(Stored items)
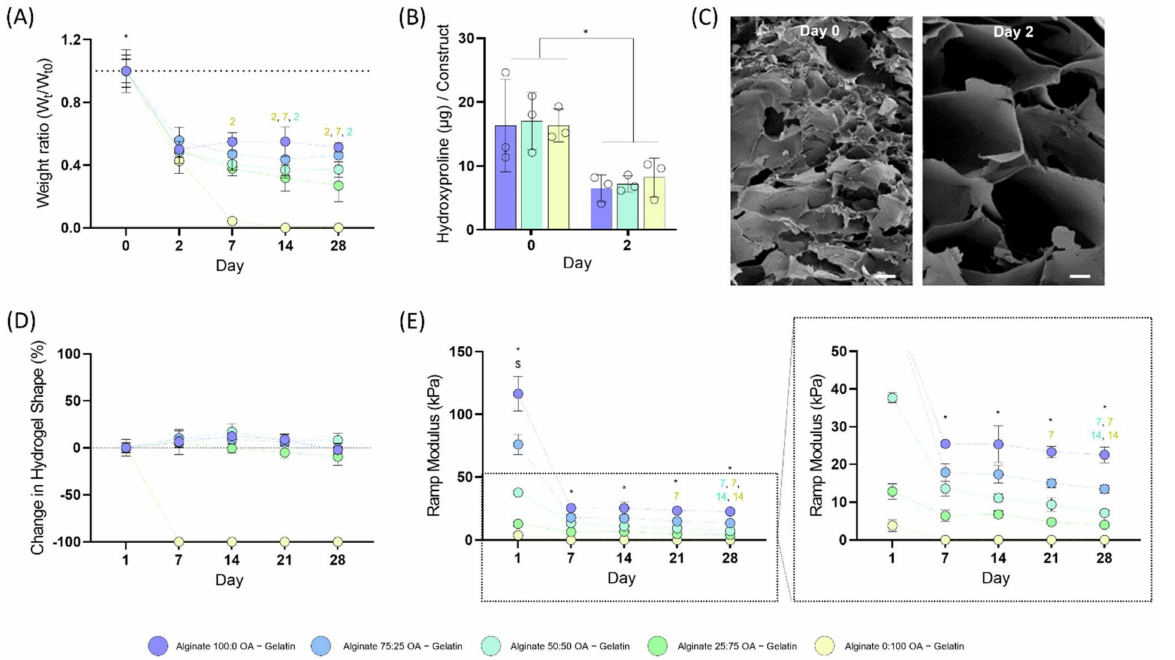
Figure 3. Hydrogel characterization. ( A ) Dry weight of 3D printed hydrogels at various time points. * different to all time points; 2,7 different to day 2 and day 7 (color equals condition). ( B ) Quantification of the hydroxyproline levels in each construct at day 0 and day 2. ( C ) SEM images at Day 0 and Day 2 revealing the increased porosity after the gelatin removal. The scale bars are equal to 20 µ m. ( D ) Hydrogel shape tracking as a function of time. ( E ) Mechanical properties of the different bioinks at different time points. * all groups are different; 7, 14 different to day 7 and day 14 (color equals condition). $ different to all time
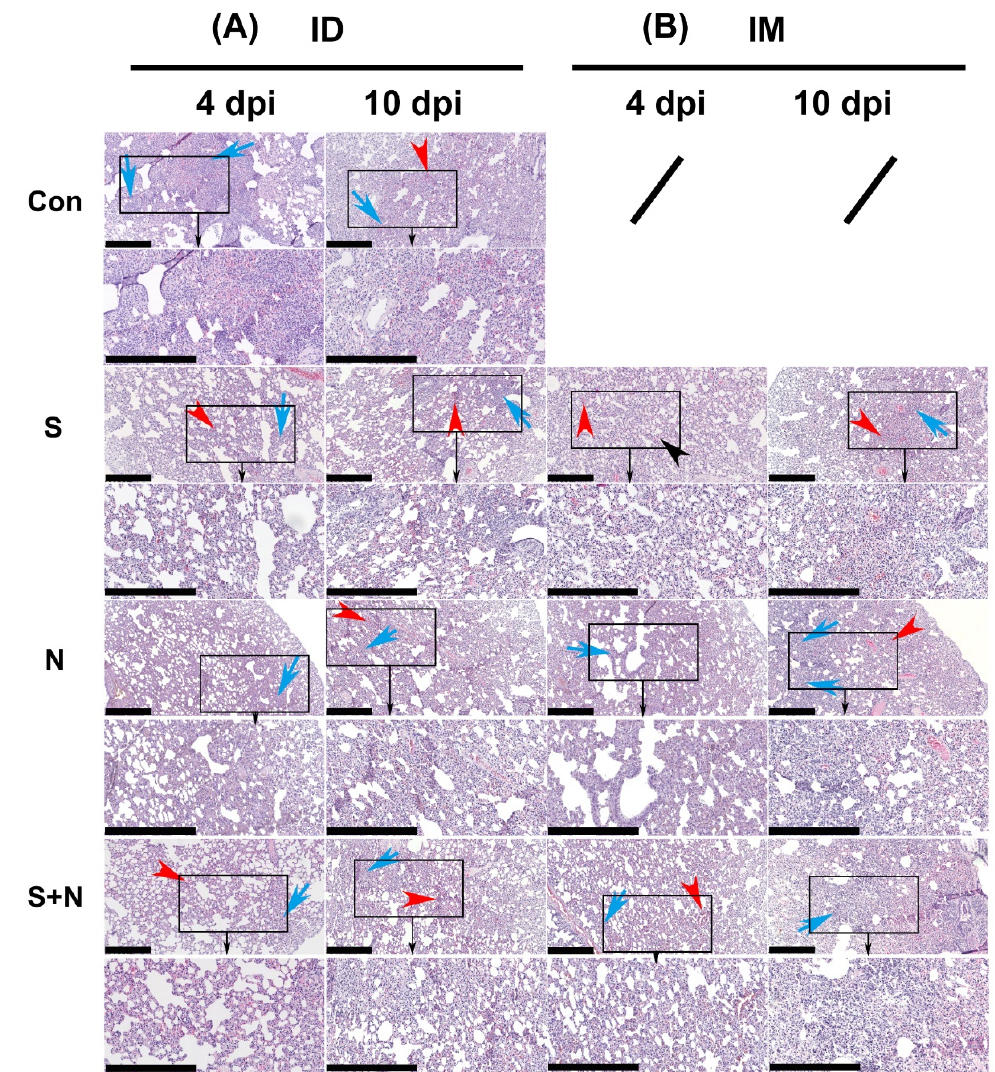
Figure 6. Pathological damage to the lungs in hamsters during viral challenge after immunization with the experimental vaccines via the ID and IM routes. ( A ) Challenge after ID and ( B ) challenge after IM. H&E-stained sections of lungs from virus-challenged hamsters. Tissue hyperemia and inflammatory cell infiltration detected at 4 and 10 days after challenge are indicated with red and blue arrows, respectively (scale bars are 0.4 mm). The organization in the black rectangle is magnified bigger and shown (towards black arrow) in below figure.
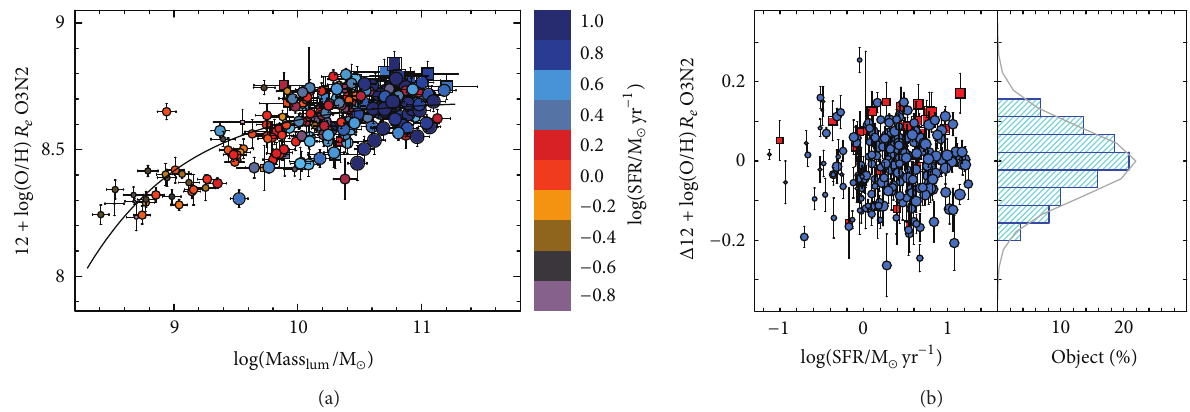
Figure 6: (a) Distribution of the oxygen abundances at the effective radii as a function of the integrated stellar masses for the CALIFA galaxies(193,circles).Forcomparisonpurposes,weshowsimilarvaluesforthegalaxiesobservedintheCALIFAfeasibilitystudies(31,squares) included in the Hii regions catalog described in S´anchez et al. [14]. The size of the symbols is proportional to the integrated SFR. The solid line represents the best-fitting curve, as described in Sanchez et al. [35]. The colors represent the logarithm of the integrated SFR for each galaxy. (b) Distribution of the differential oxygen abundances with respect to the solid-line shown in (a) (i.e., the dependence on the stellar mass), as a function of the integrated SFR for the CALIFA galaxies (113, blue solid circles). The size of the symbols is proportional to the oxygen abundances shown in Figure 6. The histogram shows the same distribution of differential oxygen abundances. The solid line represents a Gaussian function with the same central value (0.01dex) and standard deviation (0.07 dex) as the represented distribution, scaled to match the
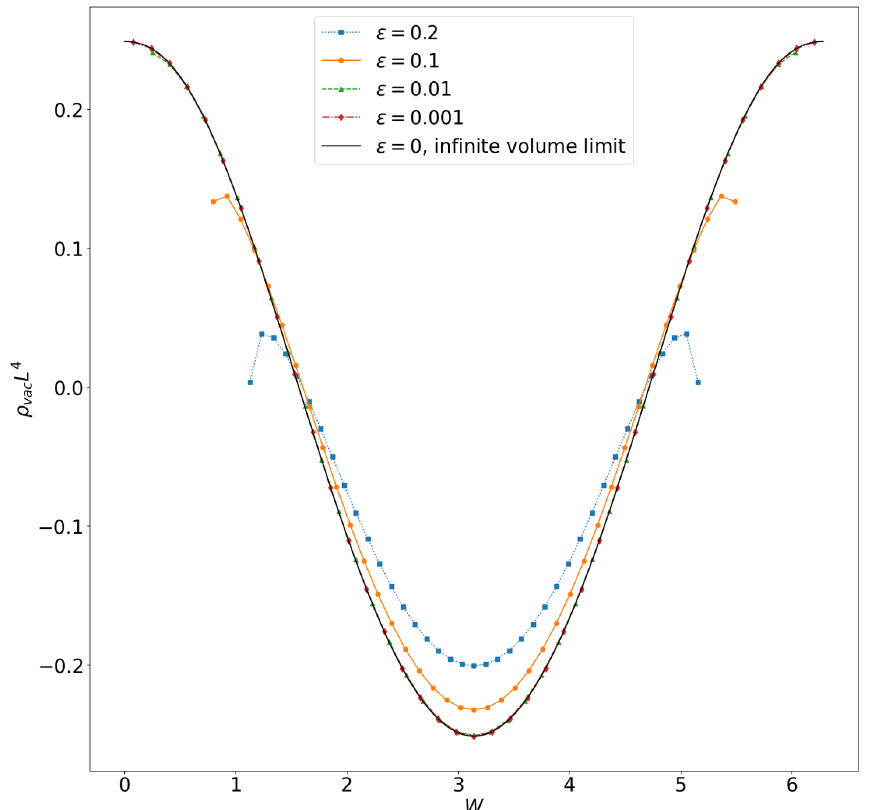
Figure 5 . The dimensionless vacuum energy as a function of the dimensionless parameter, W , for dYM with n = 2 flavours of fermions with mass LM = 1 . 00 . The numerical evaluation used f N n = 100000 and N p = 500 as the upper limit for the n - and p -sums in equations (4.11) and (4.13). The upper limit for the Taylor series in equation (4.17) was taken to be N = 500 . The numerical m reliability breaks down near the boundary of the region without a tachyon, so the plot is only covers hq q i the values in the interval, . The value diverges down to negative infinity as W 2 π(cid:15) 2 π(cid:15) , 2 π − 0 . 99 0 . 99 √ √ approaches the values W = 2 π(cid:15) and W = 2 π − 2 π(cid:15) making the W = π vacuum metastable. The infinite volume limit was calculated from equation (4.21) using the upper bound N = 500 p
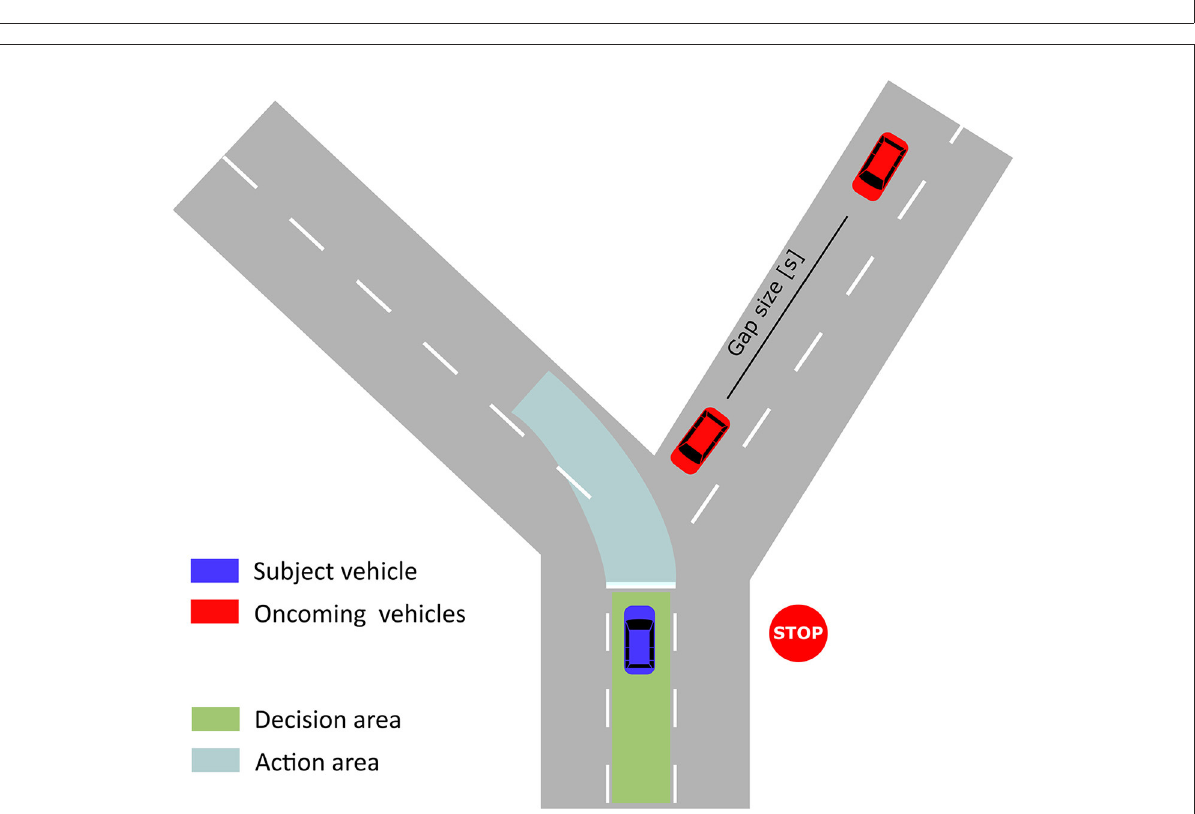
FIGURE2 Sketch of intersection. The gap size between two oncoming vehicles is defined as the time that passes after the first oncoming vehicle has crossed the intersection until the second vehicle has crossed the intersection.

=== Task item ===
An exact copy of all the entries above is required, with every picture left out.

=== Result of the task ===
Figure 3. Hydrogel characterization. ( A ) Dry weight of 3D printed hydrogels at various time points. * different to all time points; 2,7 different to day 2 and day 7 (color equals condition). ( B ) Quantification of the hydroxyproline levels in each construct at day 0 and day 2. ( C ) SEM images at Day 0 and Day 2 revealing the increased porosity after the gelatin removal. The scale bars are equal to 20 µ m. ( D ) Hydrogel shape tracking as a function of time. ( E ) Mechanical properties of the different bioinks at different time points. * all groups are different; 7, 14 different to day 7 and day 14 (color equals condition). $ different to all time
Figure 6. Pathological damage to the lungs in hamsters during viral challenge after immunization with the experimental vaccines via the ID and IM routes. ( A ) Challenge after ID and ( B ) challenge after IM. H&E-stained sections of lungs from virus-challenged hamsters. Tissue hyperemia and inflammatory cell infiltration detected at 4 and 10 days after challenge are indicated with red and blue arrows, respectively (scale bars are 0.4 mm). The organization in the black rectangle is magnified bigger and shown (towards black arrow) in below figure.
Figure 6: (a) Distribution of the oxygen abundances at the effective radii as a function of the integrated stellar masses for the CALIFA galaxies(193,circles).Forcomparisonpurposes,weshowsimilarvaluesforthegalaxiesobservedintheCALIFAfeasibilitystudies(31,squares) included in the Hii regions catalog described in S´anchez et al. [14]. The size of the symbols is proportional to the integrated SFR. The solid line represents the best-fitting curve, as described in Sanchez et al. [35]. The colors represent the logarithm of the integrated SFR for each galaxy. (b) Distribution of the differential oxygen abundances with respect to the solid-line shown in (a) (i.e., the dependence on the stellar mass), as a function of the integrated SFR for the CALIFA galaxies (113, blue solid circles). The size of the symbols is proportional to the oxygen abundances shown in Figure 6. The histogram shows the same distribution of differential oxygen abundances. The solid line represents a Gaussian function with the same central value (0.01dex) and standard deviation (0.07 dex) as the represented distribution, scaled to match the
Figure 5 . The dimensionless vacuum energy as a function of the dimensionless parameter, W , for dYM with n = 2 flavours of fermions with mass LM = 1 . 00 . The numerical evaluation used f N n = 100000 and N p = 500 as the upper limit for the n - and p -sums in equations (4.11) and (4.13). The upper limit for the Taylor series in equation (4.17) was taken to be N = 500 . The numerical m reliability breaks down near the boundary of the region without a tachyon, so the plot is only covers hq q i the values in the interval, . The value diverges down to negative infinity as W 2 π(cid:15) 2 π(cid:15) , 2 π − 0 . 99 0 . 99 √ √ approaches the values W = 2 π(cid:15) and W = 2 π − 2 π(cid:15) making the W = π vacuum metastable. The infinite volume limit was calculated from equation (4.21) using the upper bound N = 500 p
FIGURE2 Sketch of intersection. The gap size between two oncoming vehicles is defined as the time that passes after the first oncoming vehicle has crossed the intersection until the second vehicle has crossed the intersection.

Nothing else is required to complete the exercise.